▸ DATA:
────────────────
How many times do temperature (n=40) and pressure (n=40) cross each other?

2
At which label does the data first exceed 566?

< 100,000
────────────────
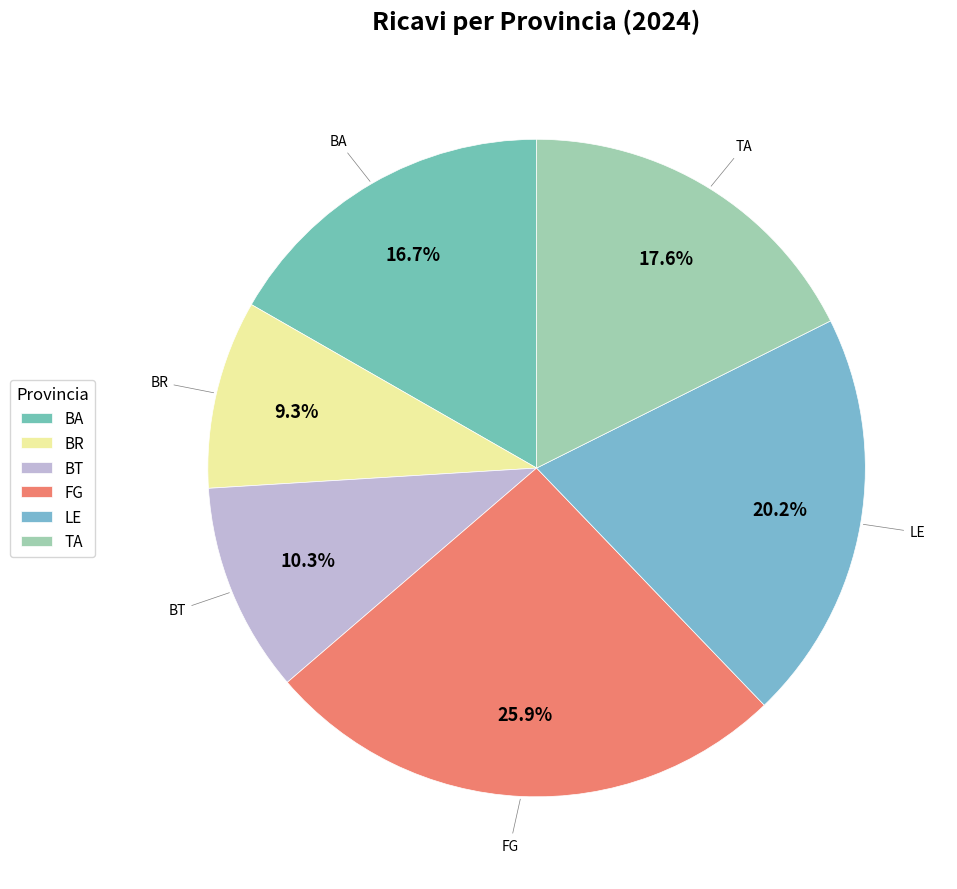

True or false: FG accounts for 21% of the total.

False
────────────────
▸ EXERCISE: Print the part of the items that opens with the line containing "How many times" and closes with the line containing "At which label", both lines included, reproducing each line verbatim.

▸ WRITTEN SOLUTION:
How many times do temperature (n=40) and pressure (n=40) cross each other?

2
At which label does the data first exceed 566?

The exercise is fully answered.